The yarn version however will be firmly stitched together, and should store nicely. Each link in the chain is quick to make, and is also easy to put down and pick up. It’s the perfect fill-in project for this busy time of year when interruptions and full schedules seem to abound.

Snowman ornament

Since I did two days of felt ornaments, I decided to keep going with it and make one more. This time I raided the button tin for a pair of snowmen (snow people?) on an ornament.

When I was going through my buttons for the wildflower bag, I tried to put most of the white buttons into one tin. They are usually small shirt buttons and there are always so many of them in old collections. I realized today that while they might all technically have once been white, they have aged over the years to various shades of cream, tan, and ivory. It was a challenge to find a large 4-hole button and a small 2-hole button that were similar shades of not-quite-white and even more of a challenge to find 2 of each.

Also, do you see the snowflakes? FRENCH KNOTS. In the past I would have stitched little asterisks in place of the french knots, but this time, I charged ahead with confidence. I’m allowing myself to be mighty pleased with this turn of events.

The pattern and instructions are from  Cutesy Crafts blog.



Since the box of felt was out, I thought I’d keep going with the felt ornaments. When I was cleaning out a drawer today that had inadvertently become a junk/catch-all drawer, there were 2 silver paperclips in the bottom of it which reminded me I wanted to make these.

The directions and a printable template for the skate are found here.

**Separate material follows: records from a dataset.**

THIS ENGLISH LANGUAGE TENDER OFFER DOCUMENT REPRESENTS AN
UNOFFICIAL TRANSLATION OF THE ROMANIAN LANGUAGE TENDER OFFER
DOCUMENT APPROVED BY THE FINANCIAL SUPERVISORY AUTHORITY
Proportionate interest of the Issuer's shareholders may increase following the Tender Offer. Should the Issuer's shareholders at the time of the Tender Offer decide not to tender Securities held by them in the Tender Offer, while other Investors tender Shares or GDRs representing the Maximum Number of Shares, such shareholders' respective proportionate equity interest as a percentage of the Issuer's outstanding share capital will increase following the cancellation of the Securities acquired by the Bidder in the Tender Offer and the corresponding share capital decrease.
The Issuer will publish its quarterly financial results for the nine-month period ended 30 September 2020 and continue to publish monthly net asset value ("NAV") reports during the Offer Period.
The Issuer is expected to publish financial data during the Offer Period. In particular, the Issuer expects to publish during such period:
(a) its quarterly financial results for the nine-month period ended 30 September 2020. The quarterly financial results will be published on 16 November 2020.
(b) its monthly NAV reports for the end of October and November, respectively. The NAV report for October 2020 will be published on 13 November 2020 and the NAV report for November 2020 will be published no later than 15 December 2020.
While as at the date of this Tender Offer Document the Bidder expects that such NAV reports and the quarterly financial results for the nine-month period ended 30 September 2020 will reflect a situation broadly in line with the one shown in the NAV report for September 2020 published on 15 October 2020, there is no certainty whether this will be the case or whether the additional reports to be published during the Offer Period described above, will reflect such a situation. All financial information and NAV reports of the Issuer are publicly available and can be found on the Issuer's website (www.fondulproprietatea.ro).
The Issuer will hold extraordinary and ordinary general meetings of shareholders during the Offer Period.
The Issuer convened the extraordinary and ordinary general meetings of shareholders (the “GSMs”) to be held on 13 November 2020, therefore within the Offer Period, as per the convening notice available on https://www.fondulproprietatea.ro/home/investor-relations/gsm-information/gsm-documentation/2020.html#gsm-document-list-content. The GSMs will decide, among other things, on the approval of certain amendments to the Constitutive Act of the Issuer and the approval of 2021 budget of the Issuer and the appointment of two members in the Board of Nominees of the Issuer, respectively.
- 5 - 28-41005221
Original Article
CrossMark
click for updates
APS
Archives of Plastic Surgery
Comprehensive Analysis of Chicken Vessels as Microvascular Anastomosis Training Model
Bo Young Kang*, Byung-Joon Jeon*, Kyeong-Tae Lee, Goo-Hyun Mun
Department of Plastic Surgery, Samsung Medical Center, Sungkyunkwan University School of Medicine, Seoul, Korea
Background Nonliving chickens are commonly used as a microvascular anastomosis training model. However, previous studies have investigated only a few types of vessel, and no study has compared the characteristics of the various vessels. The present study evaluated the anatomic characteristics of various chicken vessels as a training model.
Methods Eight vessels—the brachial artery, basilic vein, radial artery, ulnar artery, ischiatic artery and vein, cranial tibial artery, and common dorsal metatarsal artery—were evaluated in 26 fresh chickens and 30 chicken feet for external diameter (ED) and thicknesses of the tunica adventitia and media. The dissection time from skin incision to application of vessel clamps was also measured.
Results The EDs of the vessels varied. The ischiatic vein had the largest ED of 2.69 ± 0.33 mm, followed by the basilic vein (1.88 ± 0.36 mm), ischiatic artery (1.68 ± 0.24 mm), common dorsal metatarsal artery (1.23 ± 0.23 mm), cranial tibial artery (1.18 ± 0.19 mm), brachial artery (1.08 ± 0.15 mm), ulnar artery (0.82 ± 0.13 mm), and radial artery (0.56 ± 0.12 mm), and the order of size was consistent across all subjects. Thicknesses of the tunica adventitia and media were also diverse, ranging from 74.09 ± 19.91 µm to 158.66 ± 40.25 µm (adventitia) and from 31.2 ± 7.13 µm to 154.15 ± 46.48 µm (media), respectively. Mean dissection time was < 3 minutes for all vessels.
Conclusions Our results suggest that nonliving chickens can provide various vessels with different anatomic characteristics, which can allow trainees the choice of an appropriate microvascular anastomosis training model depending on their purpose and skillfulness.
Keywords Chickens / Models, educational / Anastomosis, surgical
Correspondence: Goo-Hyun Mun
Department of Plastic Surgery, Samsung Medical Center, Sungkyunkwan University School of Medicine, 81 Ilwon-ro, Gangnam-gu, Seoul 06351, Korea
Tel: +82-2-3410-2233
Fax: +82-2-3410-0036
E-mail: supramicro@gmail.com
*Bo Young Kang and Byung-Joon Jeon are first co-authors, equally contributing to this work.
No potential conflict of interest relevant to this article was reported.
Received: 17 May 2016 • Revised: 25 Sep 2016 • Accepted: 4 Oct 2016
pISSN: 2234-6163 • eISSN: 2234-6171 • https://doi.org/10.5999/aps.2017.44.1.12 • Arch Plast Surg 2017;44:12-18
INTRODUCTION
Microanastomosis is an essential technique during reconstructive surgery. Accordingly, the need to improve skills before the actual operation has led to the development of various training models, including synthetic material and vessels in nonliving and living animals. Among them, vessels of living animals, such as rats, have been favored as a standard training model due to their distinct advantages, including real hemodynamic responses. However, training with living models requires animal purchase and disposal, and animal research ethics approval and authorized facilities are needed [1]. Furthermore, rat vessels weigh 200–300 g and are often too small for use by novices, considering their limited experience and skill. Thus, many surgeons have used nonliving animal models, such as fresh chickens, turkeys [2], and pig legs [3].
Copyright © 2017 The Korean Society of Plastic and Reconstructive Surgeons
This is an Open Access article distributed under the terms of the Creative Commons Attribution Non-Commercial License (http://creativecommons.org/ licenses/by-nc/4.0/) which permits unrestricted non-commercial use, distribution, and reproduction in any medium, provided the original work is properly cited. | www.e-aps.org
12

My favorite part of these is the trim. I looked through my trim box and found an old card with the trim wrapped around it that had come from someone’s grandmother’s stash. The notation at the bottom said it was originally sold as 3 yards at 4-1/2 cents per yard. I would love to know what garment it was originally purchased to adorn.



Felt tree

I love the folk-art look of felt ornaments, but I don’t always have the patience to carefully cut out shapes in felt. Because they are most often done with raw edges, I can’t count on bobbles and jagged bits to get hidden in a seam.

This little ornament was able to be done with a rotary cutter, solving my poor-scissor-skill problem. To give you an idea of the scale, the largest green square is 1-1/2″/about 4 cm large, and the whole tree took less than one half a piece of felt.  I used this pattern, but did not have brown felt, or feel like cutting out circles for the base, so I used black squares instead.

Somewhere in my craft room is a small pack of star-shaped buttons. Sadly, it is not in one of my button tins where it belongs.  If When I unearth them, I will add one to the top. I really need to get better at putting things back in their proper place right away.